(Source records)
((
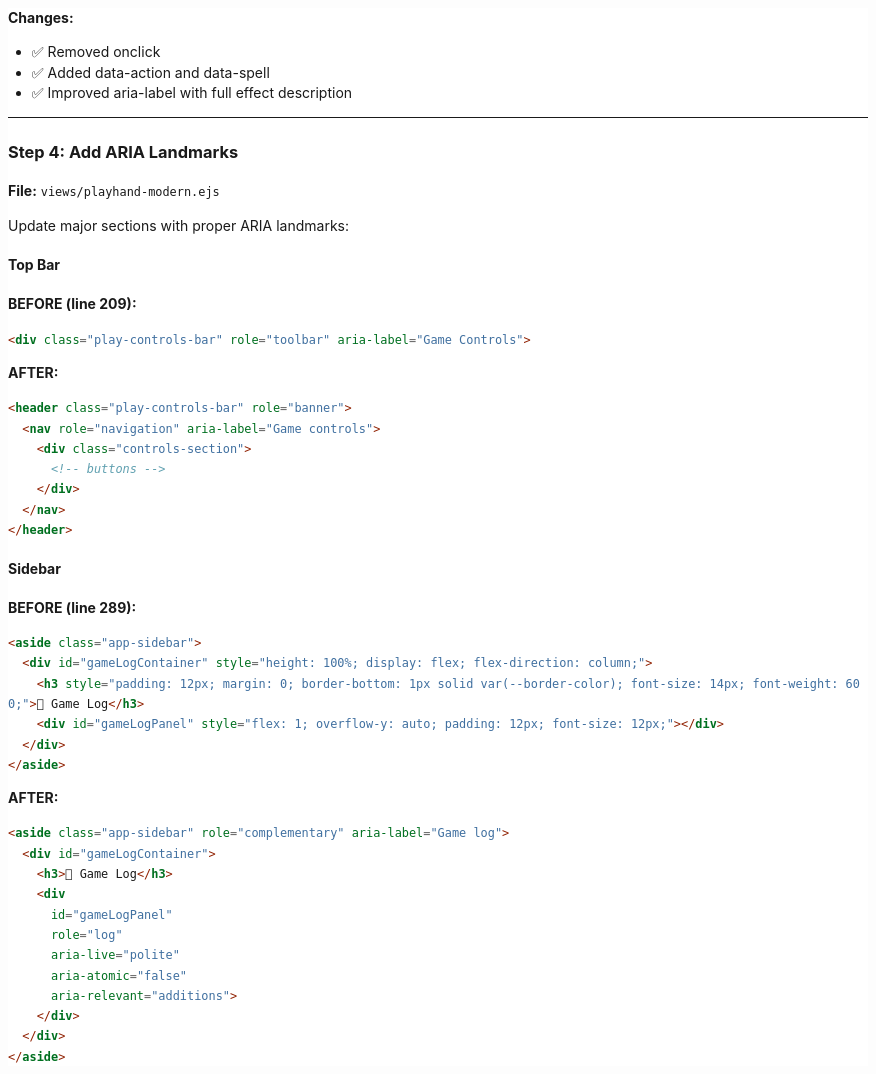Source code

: **Changes:**
- ✅ Removed onclick
- ✅ Added data-action and data-spell
- ✅ Improved aria-label with full effect description

---

### Step 4: Add ARIA Landmarks

**File:** `views/playhand-modern.ejs`

Update major sections with proper ARIA landmarks:

#### Top Bar

**BEFORE (line 209):**
```html
<div class="play-controls-bar" role="toolbar" aria-label="Game Controls">
```

**AFTER:**
```html
<header class="play-controls-bar" role="banner">
  <nav role="navigation" aria-label="Game controls">
    <div class="controls-section">
      <!-- buttons -->
    </div>
  </nav>
</header>
```

#### Sidebar

**BEFORE (line 289):**
```html
<aside class="app-sidebar">
  <div id="gameLogContainer" style="height: 100%; display: flex; flex-direction: column;">
    <h3 style="padding: 12px; margin: 0; border-bottom: 1px solid var(--border-color); font-size: 14px; font-weight: 600;">📜 Game Log</h3>
    <div id="gameLogPanel" style="flex: 1; overflow-y: auto; padding: 12px; font-size: 12px;"></div>
  </div>
</aside>
```

**AFTER:**
```html
<aside class="app-sidebar" role="complementary" aria-label="Game log">
  <div id="gameLogContainer">
    <h3>📜 Game Log</h3>
    <div
      id="gameLogPanel"
      role="log"
      aria-live="polite"
      aria-atomic="false"
      aria-relevant="additions">
    </div>
  </div>
</aside>
```
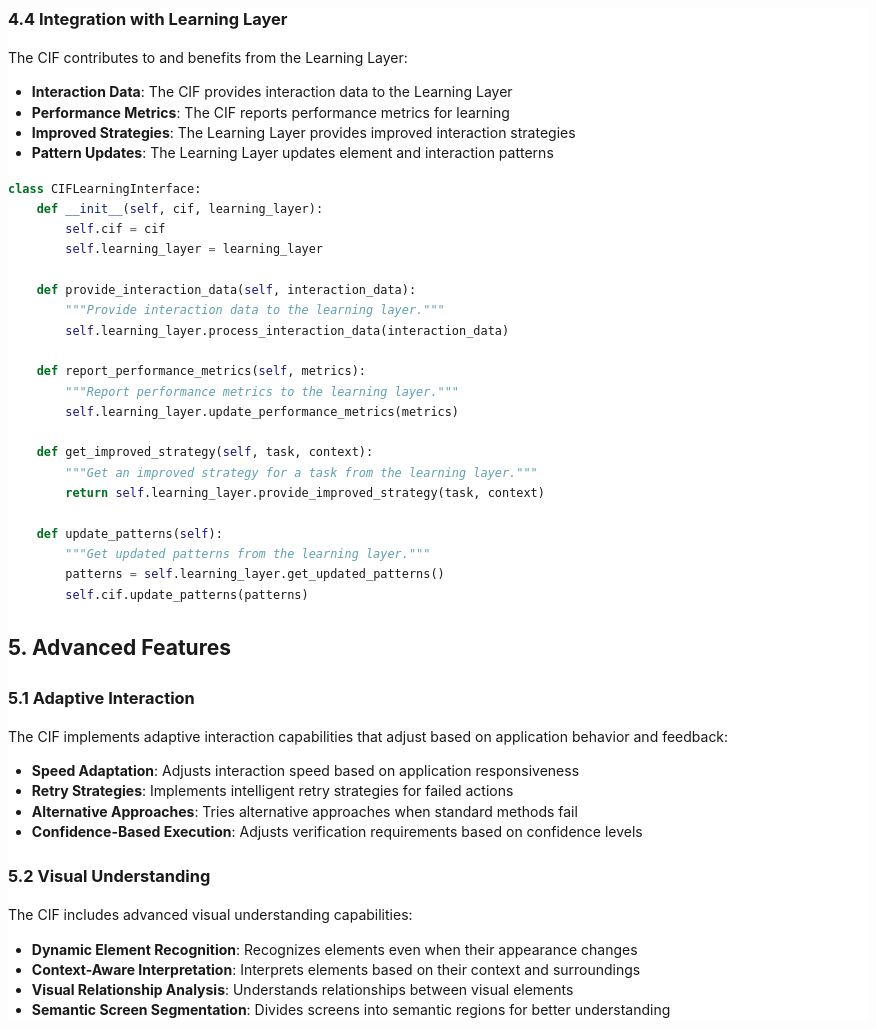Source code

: ### 4.4 Integration with Learning Layer

The CIF contributes to and benefits from the Learning Layer:

- **Interaction Data**: The CIF provides interaction data to the Learning Layer
- **Performance Metrics**: The CIF reports performance metrics for learning
- **Improved Strategies**: The Learning Layer provides improved interaction strategies
- **Pattern Updates**: The Learning Layer updates element and interaction patterns

```python
class CIFLearningInterface:
    def __init__(self, cif, learning_layer):
        self.cif = cif
        self.learning_layer = learning_layer
        
    def provide_interaction_data(self, interaction_data):
        """Provide interaction data to the learning layer."""
        self.learning_layer.process_interaction_data(interaction_data)
        
    def report_performance_metrics(self, metrics):
        """Report performance metrics to the learning layer."""
        self.learning_layer.update_performance_metrics(metrics)
        
    def get_improved_strategy(self, task, context):
        """Get an improved strategy for a task from the learning layer."""
        return self.learning_layer.provide_improved_strategy(task, context)
        
    def update_patterns(self):
        """Get updated patterns from the learning layer."""
        patterns = self.learning_layer.get_updated_patterns()
        self.cif.update_patterns(patterns)
```

## 5. Advanced Features

### 5.1 Adaptive Interaction

The CIF implements adaptive interaction capabilities that adjust based on application behavior and feedback:

- **Speed Adaptation**: Adjusts interaction speed based on application responsiveness
- **Retry Strategies**: Implements intelligent retry strategies for failed actions
- **Alternative Approaches**: Tries alternative approaches when standard methods fail
- **Confidence-Based Execution**: Adjusts verification requirements based on confidence levels

### 5.2 Visual Understanding

The CIF includes advanced visual understanding capabilities:

- **Dynamic Element Recognition**: Recognizes elements even when their appearance changes
- **Context-Aware Interpretation**: Interprets elements based on their context and surroundings
- **Visual Relationship Analysis**: Understands relationships between visual elements
- **Semantic Screen Segmentation**: Divides screens into semantic regions for better understanding
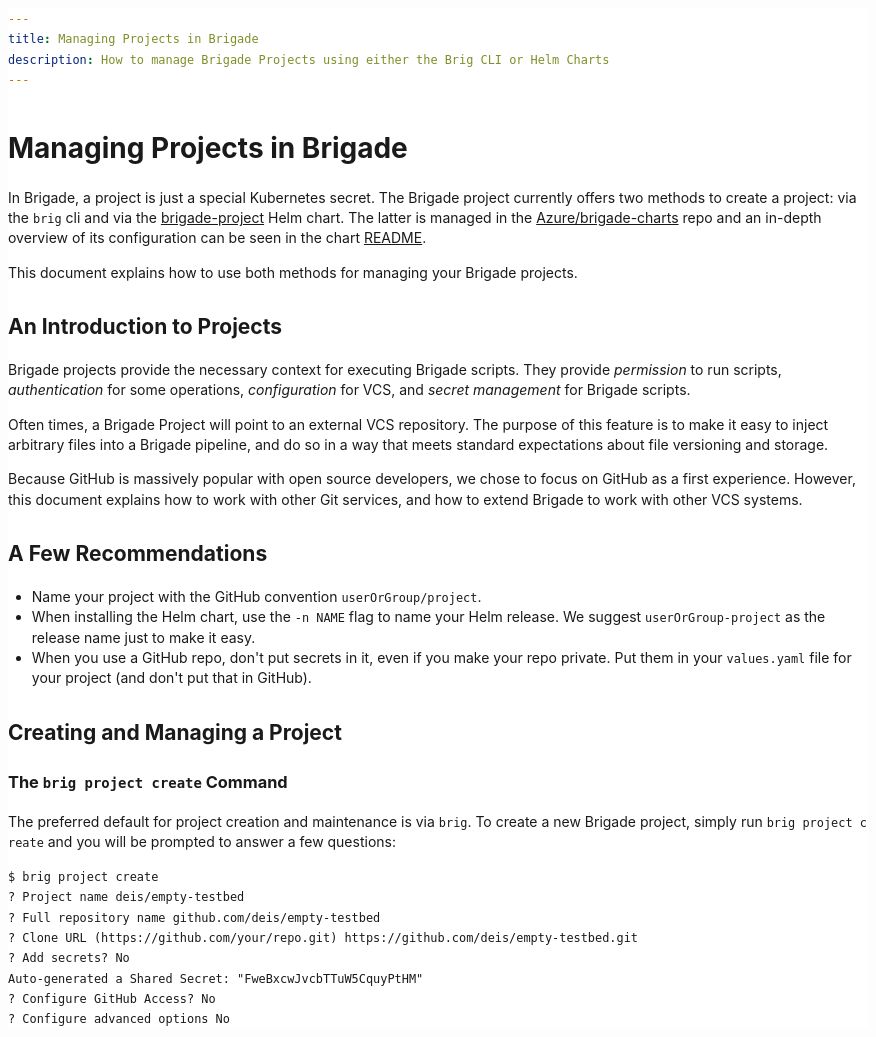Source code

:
 ```yaml
---
title: Managing Projects in Brigade
description: How to manage Brigade Projects using either the Brig CLI or Helm Charts
---
```


# Managing Projects in Brigade

In Brigade, a project is just a special Kubernetes secret. The Brigade project currently offers
two methods to create a project: via the `brig` cli and via the [brigade-project][brigade-project-chart]
Helm chart.  The latter is managed in the [Azure/brigade-charts][brigade-charts] repo
and an in-depth overview of its configuration can be seen in the chart
[README](https://github.com/Azure/brigade-charts/blob/master/chart/brigade-project/README.md).

This document explains how to use both methods for managing your Brigade projects.

## An Introduction to Projects

Brigade projects provide the necessary context for executing Brigade scripts.
They provide _permission_ to run scripts, _authentication_ for some operations,
_configuration_ for VCS, and _secret management_ for Brigade scripts.

Often times, a Brigade Project will point to an external VCS repository. The
purpose of this feature is to make it easy to inject arbitrary files into a
Brigade pipeline, and do so in a way that meets standard expectations about
file versioning and storage.

Because GitHub is massively popular with open source developers, we chose to focus
on GitHub as a first experience. However, this document explains how to work with
other Git services, and how to extend Brigade to work with other VCS systems.

## A Few Recommendations

- Name your project with the GitHub convention `userOrGroup/project`.
- When installing the Helm chart, use the `-n NAME` flag to name your Helm release.
  We suggest `userOrGroup-project` as the release name just to make it easy.
- When you use a GitHub repo, don't put secrets in it, even if you make your
  repo private. Put them in your `values.yaml` file for your project (and don't
  put that in GitHub).

## Creating and Managing a Project

### The `brig project create` Command

The preferred default for project creation and maintenance is via `brig`.  To create a
new Brigade project, simply run `brig project create` and you will be prompted to answer a few questions:

```console
$ brig project create
? Project name deis/empty-testbed
? Full repository name github.com/deis/empty-testbed
? Clone URL (https://github.com/your/repo.git) https://github.com/deis/empty-testbed.git
? Add secrets? No
Auto-generated a Shared Secret: "FweBxcwJvcbTTuW5CquyPtHM"
? Configure GitHub Access? No
? Configure advanced options No
```


[brigade-charts]: https://github.com/Azure/brigade-charts
[brigade-project-chart]: https://github.com/Azure/brigade-charts/tree/master/charts/brigade-project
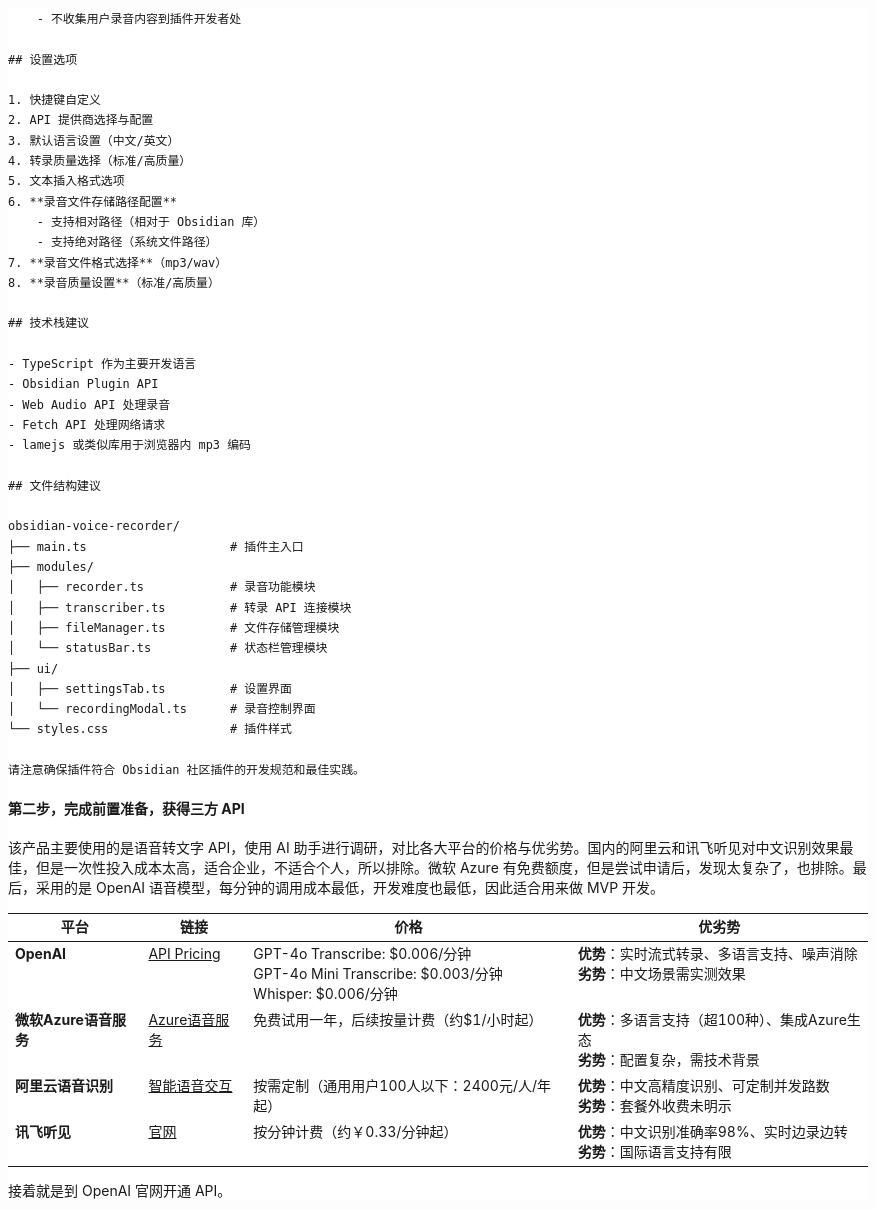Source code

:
 ```
    - 不收集用户录音内容到插件开发者处

## 设置选项

1. 快捷键自定义
2. API 提供商选择与配置
3. 默认语言设置（中文/英文）
4. 转录质量选择（标准/高质量）
5. 文本插入格式选项
6. **录音文件存储路径配置**
    - 支持相对路径（相对于 Obsidian 库）
    - 支持绝对路径（系统文件路径）
7. **录音文件格式选择**（mp3/wav）
8. **录音质量设置**（标准/高质量）

## 技术栈建议

- TypeScript 作为主要开发语言
- Obsidian Plugin API
- Web Audio API 处理录音
- Fetch API 处理网络请求
- lamejs 或类似库用于浏览器内 mp3 编码

## 文件结构建议

obsidian-voice-recorder/
├── main.ts                    # 插件主入口
├── modules/
│   ├── recorder.ts            # 录音功能模块
│   ├── transcriber.ts         # 转录 API 连接模块
│   ├── fileManager.ts         # 文件存储管理模块
│   └── statusBar.ts           # 状态栏管理模块
├── ui/
│   ├── settingsTab.ts         # 设置界面
│   └── recordingModal.ts      # 录音控制界面
└── styles.css                 # 插件样式

请注意确保插件符合 Obsidian 社区插件的开发规范和最佳实践。
```

#### 第二步，完成前置准备，获得三方 API
该产品主要使用的是语音转文字 API，使用 AI 助手进行调研，对比各大平台的价格与优劣势。国内的阿里云和讯飞听见对中文识别效果最佳，但是一次性投入成本太高，适合企业，不适合个人，所以排除。微软 Azure 有免费额度，但是尝试申请后，发现太复杂了，也排除。最后，采用的是 OpenAI 语音模型，每分钟的调用成本最低，开发难度也最低，因此适合用来做 MVP 开发。

| 平台              | 链接                                                                  | 价格                                                                                         | 优劣势                                                |
| --------------- | ------------------------------------------------------------------- | ------------------------------------------------------------------------------------------ | -------------------------------------------------- |
| **OpenAI**      | [API Pricing](https://openai.com/api/pricing/)                      | GPT-4o Transcribe: \$0.006/分钟<br>GPT-4o Mini Transcribe: \$0.003/分钟<br>Whisper: \$0.006/分钟 | **优势**：实时流式转录、多语言支持、噪声消除<br>**劣势**：中文场景需实测效果       |
| **微软Azure语音服务** | [Azure语音服务](https://azure.microsoft.com/zh-cn/products/ai-services) | 免费试用一年，后续按量计费（约\$1/小时起）                                                                    | **优势**：多语言支持（超100种）、集成Azure生态<br>**劣势**：配置复杂，需技术背景 |
| **阿里云语音识别**     | [智能语音交互](https://ai.aliyun.com/)                                    | 按需定制（通用用户100人以下：2400元/人/年起）                                                                | **优势**：中文高精度识别、可定制并发路数<br>**劣势**：套餐外收费未明示          |
| **讯飞听见**        | [官网](https://www.iflyrec.com/)                                      | 按分钟计费（约￥0.33/分钟起）                                                                          | **优势**：中文识别准确率98%、实时边录边转<br>**劣势**：国际语言支持有限        |
接着就是到 OpenAI 官网开通 API。
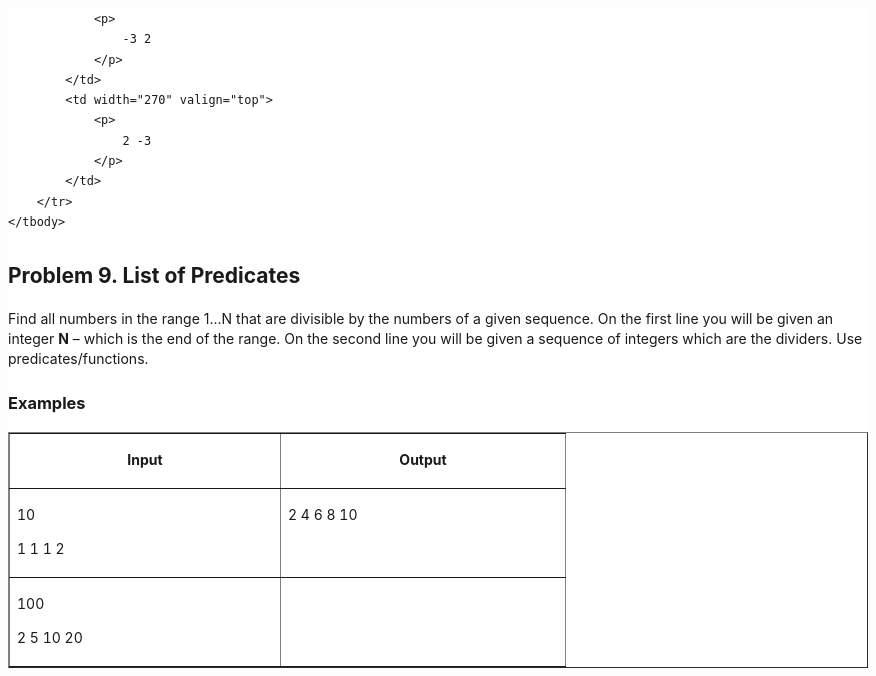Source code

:                 <p>
                    -3 2
                </p>
            </td>
            <td width="270" valign="top">
                <p>
                    2 -3
                </p>
            </td>
        </tr>
    </tbody>
</table>
<h2>
    Problem 9. List of Predicates
</h2>
<p>
    Find all numbers in the range 1...N that are divisible by the numbers of a
given sequence. On the first line you will be given an integer    <strong>N</strong> – which is the end of the range. On the second line you
    will be given a sequence of integers which are the dividers. Use
    predicates/functions.
</p>
<h3>
    Examples
</h3>
<table border="1" cellspacing="0" cellpadding="0" width="0">
    <tbody>
        <tr>
            <td width="256" valign="top">
                <p align="center">
                    <strong>Input</strong>
                </p>
            </td>
            <td width="270" valign="top">
                <p align="center">
                    <strong>Output</strong>
                </p>
            </td>
        </tr>
        <tr>
            <td width="256" valign="top">
                <p>
                    10
                </p>
                <p>
                    1 1 1 2
                </p>
            </td>
            <td width="270" valign="top">
                <p>
                    2 4 6 8 10
                </p>
            </td>
        </tr>
        <tr>
            <td width="256" valign="top">
                <p>
                    100
                </p>
                <p>
                    2 5 10 20
                </p>
            </td>
            <td width="270" valign="top">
))
Copy word for word the lines above, starting at the line containing "- **Retry Strategies**: Implements" and ending at the line containing "file versioning and storage.", inclusive, with no pictures.

Answer section
- **Retry Strategies**: Implements intelligent retry strategies for failed actions
- **Alternative Approaches**: Tries alternative approaches when standard methods fail
- **Confidence-Based Execution**: Adjusts verification requirements based on confidence levels

### 5.2 Visual Understanding

The CIF includes advanced visual understanding capabilities:

- **Dynamic Element Recognition**: Recognizes elements even when their appearance changes
- **Context-Aware Interpretation**: Interprets elements based on their context and surroundings
- **Visual Relationship Analysis**: Understands relationships between visual elements
- **Semantic Screen Segmentation**: Divides screens into semantic regions for better understanding
Source code

:
 ```yaml
---
title: Managing Projects in Brigade
description: How to manage Brigade Projects using either the Brig CLI or Helm Charts
---
```


# Managing Projects in Brigade

In Brigade, a project is just a special Kubernetes secret. The Brigade project currently offers
two methods to create a project: via the `brig` cli and via the [brigade-project][brigade-project-chart]
Helm chart.  The latter is managed in the [Azure/brigade-charts][brigade-charts] repo
and an in-depth overview of its configuration can be seen in the chart
[README](https://github.com/Azure/brigade-charts/blob/master/chart/brigade-project/README.md).

This document explains how to use both methods for managing your Brigade projects.

## An Introduction to Projects

Brigade projects provide the necessary context for executing Brigade scripts.
They provide _permission_ to run scripts, _authentication_ for some operations,
_configuration_ for VCS, and _secret management_ for Brigade scripts.

Often times, a Brigade Project will point to an external VCS repository. The
purpose of this feature is to make it easy to inject arbitrary files into a
Brigade pipeline, and do so in a way that meets standard expectations about
file versioning and storage.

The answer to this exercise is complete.